• _Work to complete_
All of the entries below need to be repeated exactly.

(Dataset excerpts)
####################

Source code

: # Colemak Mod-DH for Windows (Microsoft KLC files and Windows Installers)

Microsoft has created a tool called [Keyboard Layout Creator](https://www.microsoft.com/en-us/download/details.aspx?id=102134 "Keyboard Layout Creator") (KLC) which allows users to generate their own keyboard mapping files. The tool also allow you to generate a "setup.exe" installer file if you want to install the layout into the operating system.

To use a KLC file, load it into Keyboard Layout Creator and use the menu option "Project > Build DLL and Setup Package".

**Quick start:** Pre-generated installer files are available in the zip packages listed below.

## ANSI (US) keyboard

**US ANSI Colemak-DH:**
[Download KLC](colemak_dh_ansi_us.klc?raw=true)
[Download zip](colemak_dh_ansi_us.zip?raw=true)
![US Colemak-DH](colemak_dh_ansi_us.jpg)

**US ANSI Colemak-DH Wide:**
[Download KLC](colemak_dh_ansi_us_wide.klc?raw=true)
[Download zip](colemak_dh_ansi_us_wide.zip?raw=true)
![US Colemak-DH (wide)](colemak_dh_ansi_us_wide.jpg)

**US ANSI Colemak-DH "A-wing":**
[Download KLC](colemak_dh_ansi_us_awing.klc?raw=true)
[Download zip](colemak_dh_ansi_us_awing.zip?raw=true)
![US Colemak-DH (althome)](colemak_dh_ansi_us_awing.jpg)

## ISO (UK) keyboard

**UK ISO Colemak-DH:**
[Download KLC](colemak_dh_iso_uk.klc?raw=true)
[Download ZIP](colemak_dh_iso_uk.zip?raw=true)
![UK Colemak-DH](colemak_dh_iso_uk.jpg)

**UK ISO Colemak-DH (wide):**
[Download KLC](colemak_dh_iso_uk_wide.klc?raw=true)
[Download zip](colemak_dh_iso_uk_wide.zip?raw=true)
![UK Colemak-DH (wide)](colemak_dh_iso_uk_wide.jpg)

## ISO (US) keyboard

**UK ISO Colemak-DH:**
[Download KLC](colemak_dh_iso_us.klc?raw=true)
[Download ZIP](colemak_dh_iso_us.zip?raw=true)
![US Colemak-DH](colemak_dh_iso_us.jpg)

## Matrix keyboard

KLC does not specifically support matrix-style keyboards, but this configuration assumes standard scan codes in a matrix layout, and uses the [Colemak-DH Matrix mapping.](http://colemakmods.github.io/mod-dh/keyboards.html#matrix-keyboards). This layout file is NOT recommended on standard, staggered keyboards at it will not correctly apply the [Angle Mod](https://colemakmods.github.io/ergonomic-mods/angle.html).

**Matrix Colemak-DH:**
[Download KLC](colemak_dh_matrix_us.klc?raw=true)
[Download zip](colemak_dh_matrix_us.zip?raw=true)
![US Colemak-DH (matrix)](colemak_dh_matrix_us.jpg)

####################

• _Response_
Source code

: # Colemak Mod-DH for Windows (Microsoft KLC files and Windows Installers)

Microsoft has created a tool called [Keyboard Layout Creator](https://www.microsoft.com/en-us/download/details.aspx?id=102134 "Keyboard Layout Creator") (KLC) which allows users to generate their own keyboard mapping files. The tool also allow you to generate a "setup.exe" installer file if you want to install the layout into the operating system.

To use a KLC file, load it into Keyboard Layout Creator and use the menu option "Project > Build DLL and Setup Package".

**Quick start:** Pre-generated installer files are available in the zip packages listed below.

## ANSI (US) keyboard

**US ANSI Colemak-DH:**
[Download KLC](colemak_dh_ansi_us.klc?raw=true)
[Download zip](colemak_dh_ansi_us.zip?raw=true)
![US Colemak-DH](colemak_dh_ansi_us.jpg)

**US ANSI Colemak-DH Wide:**
[Download KLC](colemak_dh_ansi_us_wide.klc?raw=true)
[Download zip](colemak_dh_ansi_us_wide.zip?raw=true)
![US Colemak-DH (wide)](colemak_dh_ansi_us_wide.jpg)

**US ANSI Colemak-DH "A-wing":**
[Download KLC](colemak_dh_ansi_us_awing.klc?raw=true)
[Download zip](colemak_dh_ansi_us_awing.zip?raw=true)
![US Colemak-DH (althome)](colemak_dh_ansi_us_awing.jpg)

## ISO (UK) keyboard

**UK ISO Colemak-DH:**
[Download KLC](colemak_dh_iso_uk.klc?raw=true)
[Download ZIP](colemak_dh_iso_uk.zip?raw=true)
![UK Colemak-DH](colemak_dh_iso_uk.jpg)

**UK ISO Colemak-DH (wide):**
[Download KLC](colemak_dh_iso_uk_wide.klc?raw=true)
[Download zip](colemak_dh_iso_uk_wide.zip?raw=true)
![UK Colemak-DH (wide)](colemak_dh_iso_uk_wide.jpg)

## ISO (US) keyboard

**UK ISO Colemak-DH:**
[Download KLC](colemak_dh_iso_us.klc?raw=true)
[Download ZIP](colemak_dh_iso_us.zip?raw=true)
![US Colemak-DH](colemak_dh_iso_us.jpg)

## Matrix keyboard

KLC does not specifically support matrix-style keyboards, but this configuration assumes standard scan codes in a matrix layout, and uses the [Colemak-DH Matrix mapping.](http://colemakmods.github.io/mod-dh/keyboards.html#matrix-keyboards). This layout file is NOT recommended on standard, staggered keyboards at it will not correctly apply the [Angle Mod](https://colemakmods.github.io/ergonomic-mods/angle.html).

**Matrix Colemak-DH:**
[Download KLC](colemak_dh_matrix_us.klc?raw=true)
[Download zip](colemak_dh_matrix_us.zip?raw=true)
![US Colemak-DH (matrix)](colemak_dh_matrix_us.jpg)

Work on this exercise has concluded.